# Stated task 1
In the forum post about an unwanted admirer at church, rewrite everything from "One of the guys" down to "should leave my church.", putting "Bible study group" in place of "singles group".
# Stated task 2
In the forum post about an unwanted admirer at church, why does the man say he gets nervous while showing his sign language?

# Extracted text
One of the guys in my singles group just won't lay off of me. I have made the mistake of getting close to him, and now I regret it, because all he does is latch onto me. He is overwhelming me with his presence, and I am beginning to get really frustrated, to the point of wondering wether or not I should leave my church.

He says he has no interest in me apart from friendship...He must think I'm a complete moron. He is always bringing me gifts and things...It is so annoying. I have explained to him that in no way do I desire a romantic relationship with him, but he continues to bring me gifts and stuff. I can't go one church service without him coming over and sitting by me. He has told me he has loved me, and was even calling me at work every day....It was almost like he was a stalker at one point.

The other night after Bible study, we were talking, and he was showing me how he's learning sign language, then he says "Oh, I'm usually faster, but I get nervous around you." I asked why, and he said it was because my beauty was overwhelming....okay, my beauty is NOT overwhelming, and that is just scary!!!!!!!!

I just wish he would find a girlfriend or something and leave me alone!!! It's getting to the point where I am getting so irate with him, and I don't want to be angry. I try to ask God to take this anger away, but it stays.

A few weeks ago, I told him that he needed to quit calling me, then he left the church for a week. I know that he got very offended, and when he came back, I was happy, because I had felt like it was my fault...but now, he's latching on to me again.

I am starting to get angry at him, and also at God...Why doesn't God tell him that he needs to lay off?!

It's like I have to be rude to him in order to get him to quit being so friendly to the point of suffocation. Man, why can't he find someone else to latch onto?!

So, what should I do?! I don't want to leave my church...I love it....but it's getting to the point where he is driving me crazy!!!!

That's great. You want to put off onto someone else what you are suffering.

Talking to an elder is great advise and it should be done with all present. You, the elder and one or two other brethren and you friend with the problem and everybody needs to be up front. He needs to be stopped and he needs to be directed to some one who can help him. Because if it is not you it will probably be someone else. If he will not stop he needs to be asked to leave the church. What he is showing is NOT the kind of love that exists between one bother in Christ to another and he may even be possessed with the spirit of gay. That is what the gifts are all about. He is wooing you.

As for your anger it is not unjustified and maybe even acceptable under the circumstances. But I would have spoken to this guy the very first or maybe the second time he brought me a gift. In fact I probably would have been down right stern to him after he told me how beautiful I was. That kind of spirit is one that should dealt with firm but with compassion.

You are correct. It is a form of stalking.

# Supplied material
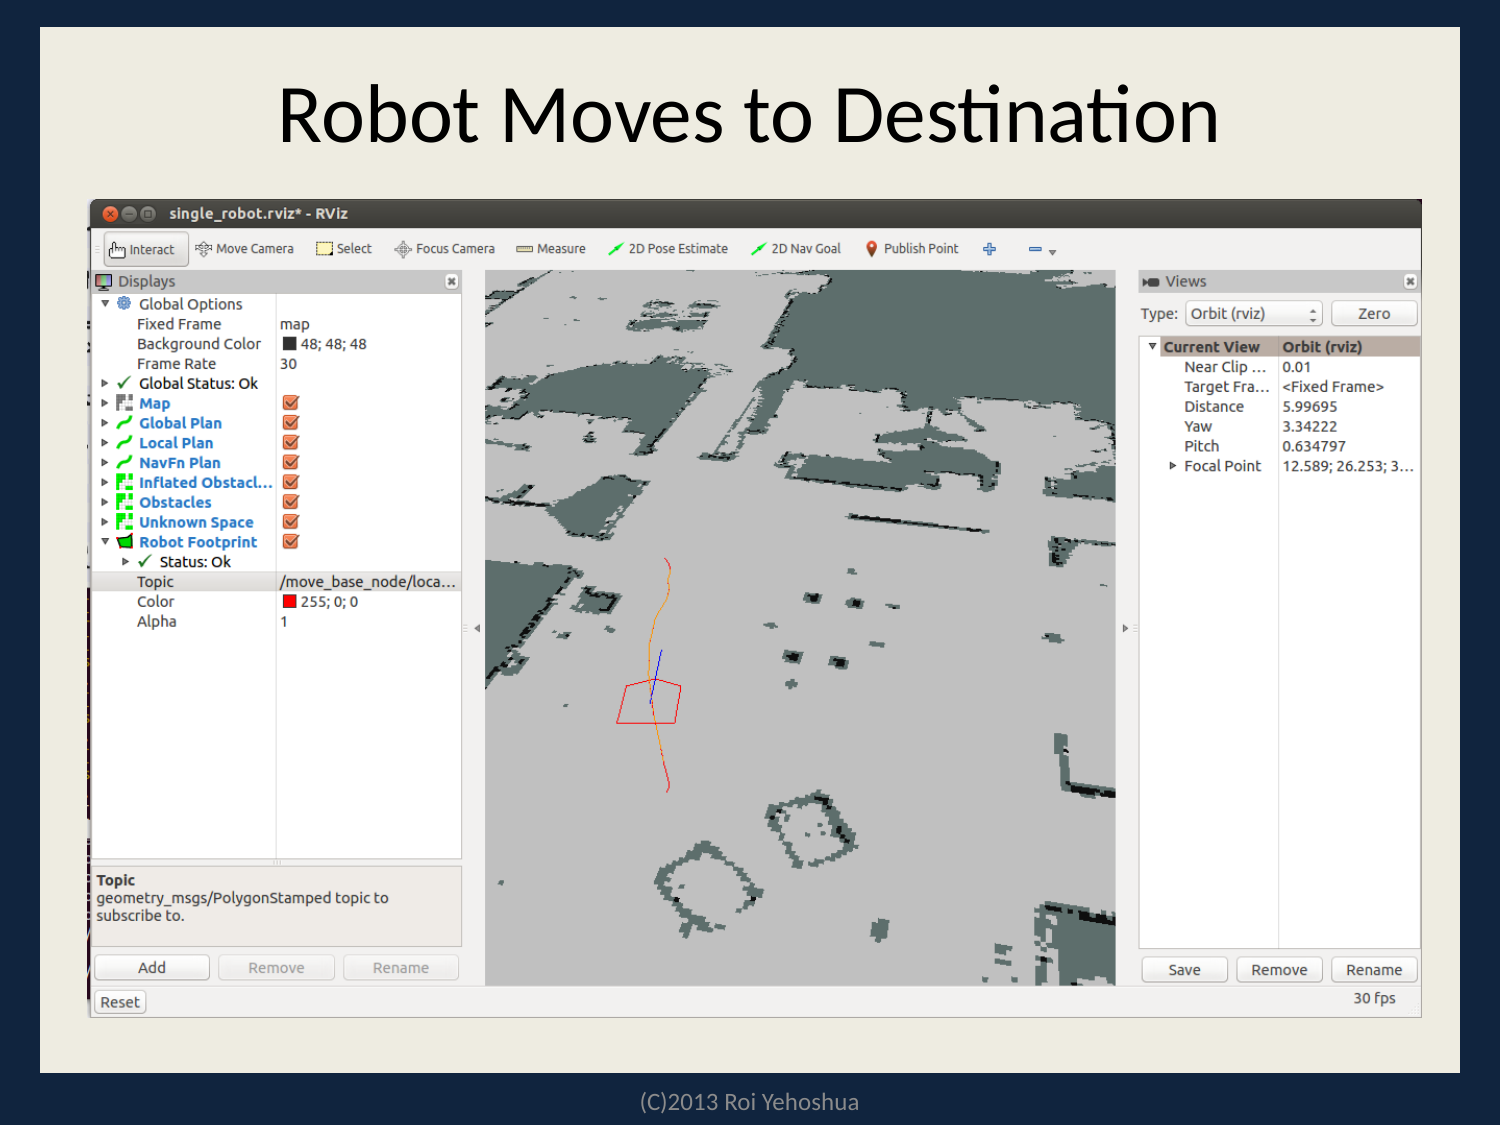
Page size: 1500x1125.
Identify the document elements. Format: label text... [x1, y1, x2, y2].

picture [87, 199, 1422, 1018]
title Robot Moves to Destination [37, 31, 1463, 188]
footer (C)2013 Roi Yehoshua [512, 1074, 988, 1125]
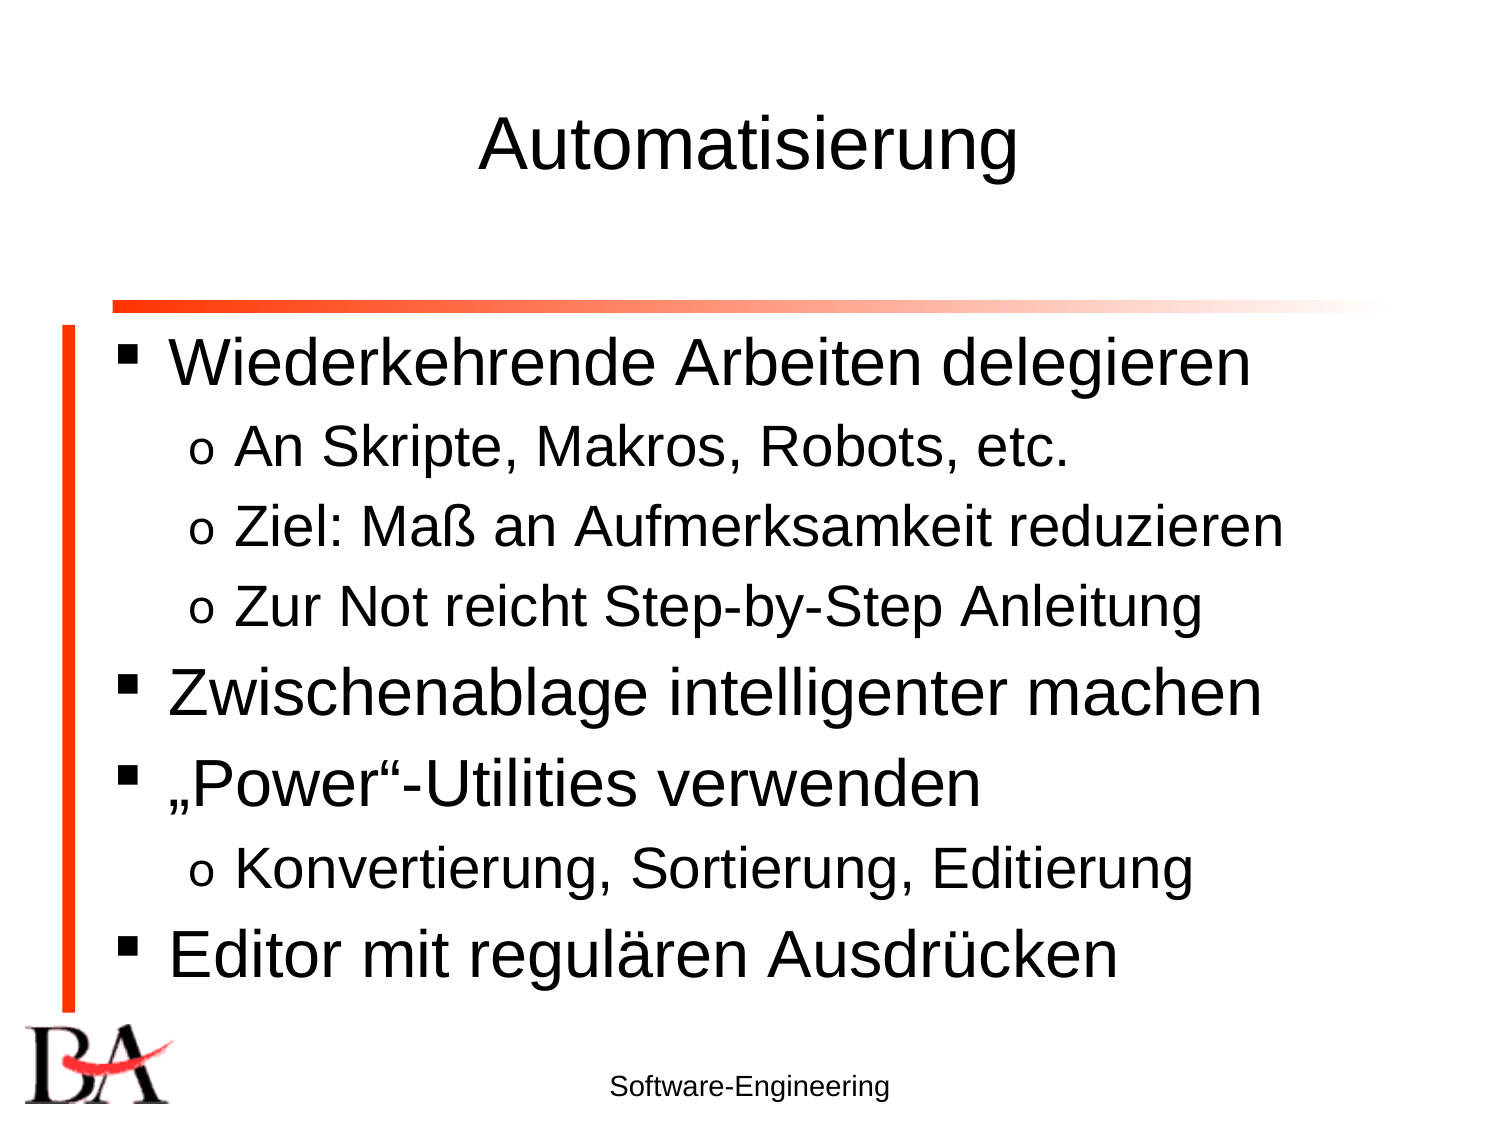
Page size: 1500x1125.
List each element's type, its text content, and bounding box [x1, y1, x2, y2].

# Task answer 1
One of the guys in my Bible study group just won't lay off of me. I have made the mistake of getting close to him, and now I regret it, because all he does is latch onto me. He is overwhelming me with his presence, and I am beginning to get really frustrated, to the point of wondering wether or not I should leave my church.

# Task answer 2
He says it is because the writer's beauty is overwhelming.